*WORK REQUIRED*. Pictures excluded, reproduce exactly the lines below from the one with "Meditations" through the one with "Amazing Facts About Mt Kilimanjaro", both included.

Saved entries
Segment Open

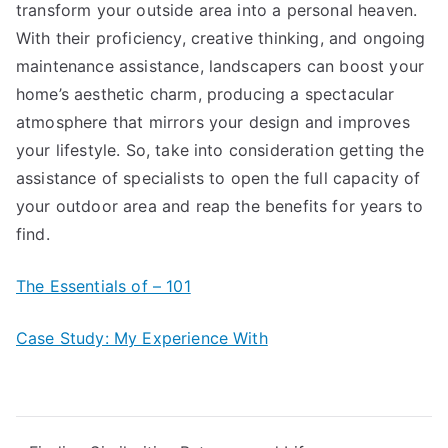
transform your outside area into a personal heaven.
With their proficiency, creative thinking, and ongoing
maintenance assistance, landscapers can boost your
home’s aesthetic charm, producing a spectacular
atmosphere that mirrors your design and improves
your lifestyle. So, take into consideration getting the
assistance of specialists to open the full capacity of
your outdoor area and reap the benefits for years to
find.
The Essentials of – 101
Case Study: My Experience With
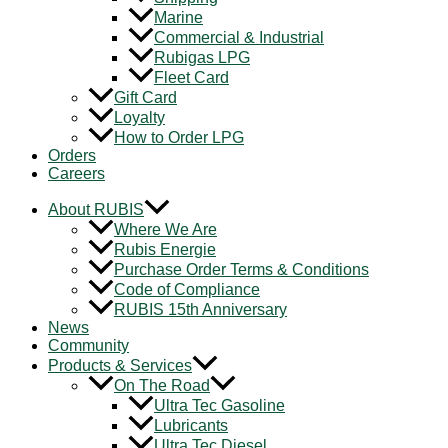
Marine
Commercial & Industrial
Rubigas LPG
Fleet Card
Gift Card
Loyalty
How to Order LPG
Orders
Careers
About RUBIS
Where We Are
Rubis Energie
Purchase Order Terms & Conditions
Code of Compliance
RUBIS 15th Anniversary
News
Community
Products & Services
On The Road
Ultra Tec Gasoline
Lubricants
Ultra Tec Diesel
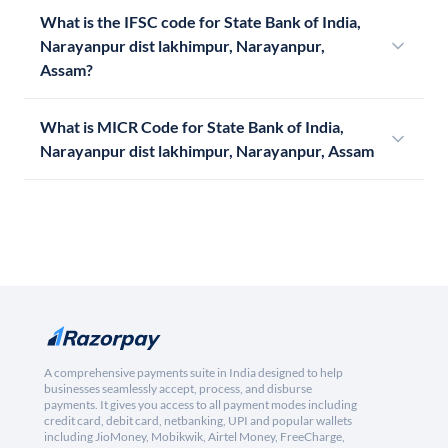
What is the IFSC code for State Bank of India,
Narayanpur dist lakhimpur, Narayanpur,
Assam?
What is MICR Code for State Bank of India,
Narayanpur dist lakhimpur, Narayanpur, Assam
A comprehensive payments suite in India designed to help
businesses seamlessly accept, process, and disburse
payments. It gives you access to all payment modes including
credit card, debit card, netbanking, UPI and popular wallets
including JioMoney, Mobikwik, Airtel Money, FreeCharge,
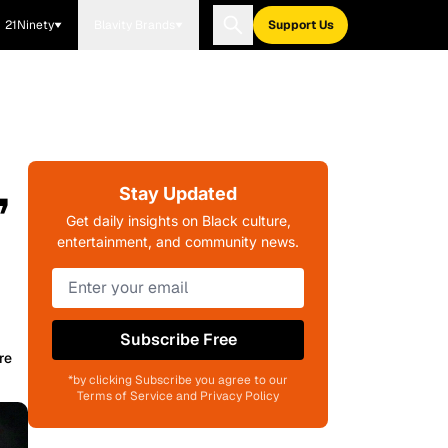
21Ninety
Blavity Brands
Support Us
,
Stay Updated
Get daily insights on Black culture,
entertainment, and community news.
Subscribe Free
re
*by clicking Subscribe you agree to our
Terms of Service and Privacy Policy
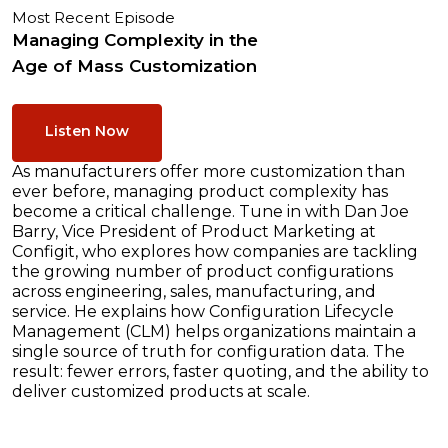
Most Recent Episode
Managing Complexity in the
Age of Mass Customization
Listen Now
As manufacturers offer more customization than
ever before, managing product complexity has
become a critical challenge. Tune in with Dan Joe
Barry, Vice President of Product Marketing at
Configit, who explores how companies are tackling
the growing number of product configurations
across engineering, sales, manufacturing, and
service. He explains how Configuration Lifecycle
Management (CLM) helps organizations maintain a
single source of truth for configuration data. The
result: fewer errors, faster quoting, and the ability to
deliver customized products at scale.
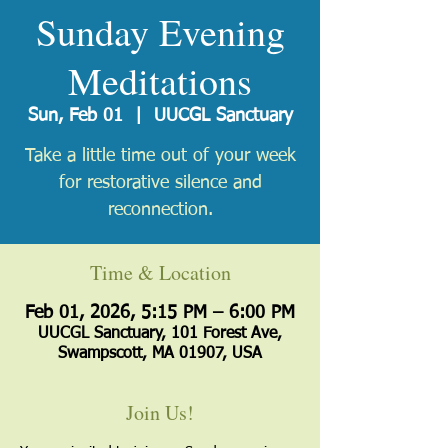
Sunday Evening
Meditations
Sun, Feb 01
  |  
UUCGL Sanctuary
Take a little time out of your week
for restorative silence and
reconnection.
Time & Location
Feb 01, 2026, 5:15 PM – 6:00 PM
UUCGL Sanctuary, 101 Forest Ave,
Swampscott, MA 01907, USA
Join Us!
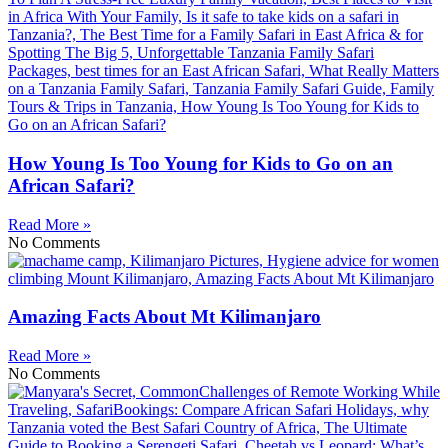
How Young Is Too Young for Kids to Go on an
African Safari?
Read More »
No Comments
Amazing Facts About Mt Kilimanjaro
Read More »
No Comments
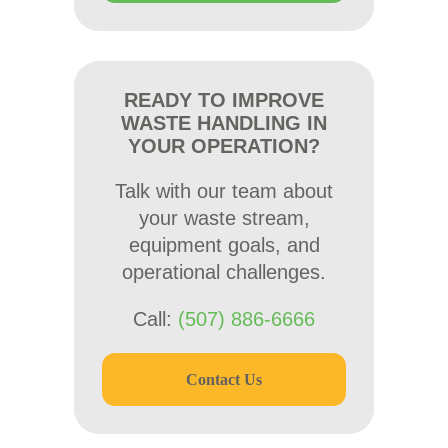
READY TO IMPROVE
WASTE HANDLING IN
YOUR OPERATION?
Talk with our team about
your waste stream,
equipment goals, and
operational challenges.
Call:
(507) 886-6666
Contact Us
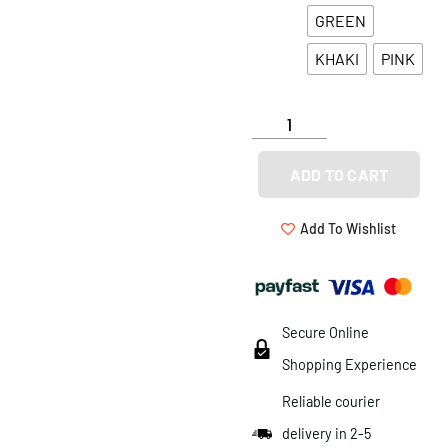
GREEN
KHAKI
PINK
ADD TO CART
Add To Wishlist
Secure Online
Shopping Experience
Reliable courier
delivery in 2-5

Segment Closed

*ANSWER SPACE*.
Meditations
Sun, Feb 01
  |  
UUCGL Sanctuary
Take a little time out of your week
for restorative silence and
reconnection.
Time & Location
Feb 01, 2026, 5:15 PM – 6:00 PM
UUCGL Sanctuary, 101 Forest Ave,
Swampscott, MA 01907, USA
Join Us!
How Young Is Too Young for Kids to Go on an
African Safari?
Read More »
No Comments
Amazing Facts About Mt Kilimanjaro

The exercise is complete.